Financial Crisis Inquiry Commission Report. Six months after the enactment of the Dodd-Frank Act, which was meant to fix all the problems that created the financial crisis, we now have a report of the commission charged with finding out what created the financial crisis. This seems a little like the cart following after the horse, but I assume that there were conversations back and forth during this time. However, I secretly wanted the report to blame things that no one had thought of and certainly didn't include in Dodd-Frank just for giggles. However, the report seems more like a Restatement of conventional financial crisis wisdom: financial institutions, derivatives, Federal Reserve, lax regulation, credit ratings agencies and mortgage origination practices. However, the majority report lets both Fannie Mae and Freddie Mac off the hook and government encouragement of home ownership. The bottom line that the media keeps repeating: The financial crisis was avoidable.

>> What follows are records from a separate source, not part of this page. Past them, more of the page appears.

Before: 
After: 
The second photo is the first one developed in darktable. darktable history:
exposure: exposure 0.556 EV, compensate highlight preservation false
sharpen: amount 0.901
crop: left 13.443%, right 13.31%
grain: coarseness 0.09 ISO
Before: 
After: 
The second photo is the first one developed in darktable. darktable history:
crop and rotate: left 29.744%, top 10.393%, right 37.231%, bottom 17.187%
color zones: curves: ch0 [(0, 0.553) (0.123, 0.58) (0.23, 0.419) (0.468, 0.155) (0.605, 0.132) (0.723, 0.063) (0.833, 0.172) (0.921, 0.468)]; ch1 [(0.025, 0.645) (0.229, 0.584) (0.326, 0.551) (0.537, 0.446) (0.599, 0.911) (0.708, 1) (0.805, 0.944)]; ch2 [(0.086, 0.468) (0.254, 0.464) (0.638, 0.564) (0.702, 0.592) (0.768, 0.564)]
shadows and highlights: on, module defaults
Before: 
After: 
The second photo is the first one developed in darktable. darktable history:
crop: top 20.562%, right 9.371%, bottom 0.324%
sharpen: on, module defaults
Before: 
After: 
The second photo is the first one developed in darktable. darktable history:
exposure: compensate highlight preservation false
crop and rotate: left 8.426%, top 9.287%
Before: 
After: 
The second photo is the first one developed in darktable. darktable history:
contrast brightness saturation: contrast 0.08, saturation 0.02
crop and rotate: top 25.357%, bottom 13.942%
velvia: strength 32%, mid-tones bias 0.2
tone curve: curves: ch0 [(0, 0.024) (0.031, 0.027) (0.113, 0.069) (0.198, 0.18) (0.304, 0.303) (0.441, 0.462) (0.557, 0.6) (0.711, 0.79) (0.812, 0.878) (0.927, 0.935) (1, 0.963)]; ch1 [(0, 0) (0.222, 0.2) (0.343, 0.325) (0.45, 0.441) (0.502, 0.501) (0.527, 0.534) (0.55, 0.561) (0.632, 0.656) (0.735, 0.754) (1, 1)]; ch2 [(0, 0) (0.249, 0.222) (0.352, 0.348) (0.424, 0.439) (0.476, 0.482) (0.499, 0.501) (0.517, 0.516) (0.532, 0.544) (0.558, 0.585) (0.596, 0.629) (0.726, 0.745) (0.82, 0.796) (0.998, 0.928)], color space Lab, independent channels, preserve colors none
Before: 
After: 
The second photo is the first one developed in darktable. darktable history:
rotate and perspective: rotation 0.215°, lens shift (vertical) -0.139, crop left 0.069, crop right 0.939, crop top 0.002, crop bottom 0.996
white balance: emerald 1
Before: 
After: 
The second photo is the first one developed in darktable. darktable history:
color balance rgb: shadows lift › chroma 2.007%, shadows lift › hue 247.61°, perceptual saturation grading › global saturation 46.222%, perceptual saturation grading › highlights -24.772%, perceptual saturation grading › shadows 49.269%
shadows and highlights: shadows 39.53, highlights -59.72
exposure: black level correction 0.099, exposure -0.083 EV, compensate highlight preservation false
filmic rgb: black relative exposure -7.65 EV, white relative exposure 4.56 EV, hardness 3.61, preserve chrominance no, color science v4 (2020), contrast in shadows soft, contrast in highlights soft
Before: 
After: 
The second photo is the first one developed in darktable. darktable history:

Google's Answer to Not Being Evil: DotOrg, which is Not Very Successful. Sunday's NYT features a follow-up report 6 1/2 years after Google's Form S-1 told us that it was going to create a philanthropic arm:
Last year we created Google Grants—a growing program in which hundreds of non-profits addressing issues, including the environment, poverty and human rights, receive free advertising. And now, we are in the process of establishing the Google Foundation. We intend to contribute significant resources to the foundation, including employee time and approximately 1% of Google’s equity and profits in some form. We hope someday this institution may eclipse Google itself in terms of overall world impact by ambitiously applying innovation and significant resources to the largest of the world’s problems.
The NYT article writes of the problems in harnassing the power of Google and directing it at problems discrete enough to be solvable but challenging enough to pique the interest of the Googlers. Go Big or Go Home may not be a mantra that applies to global development.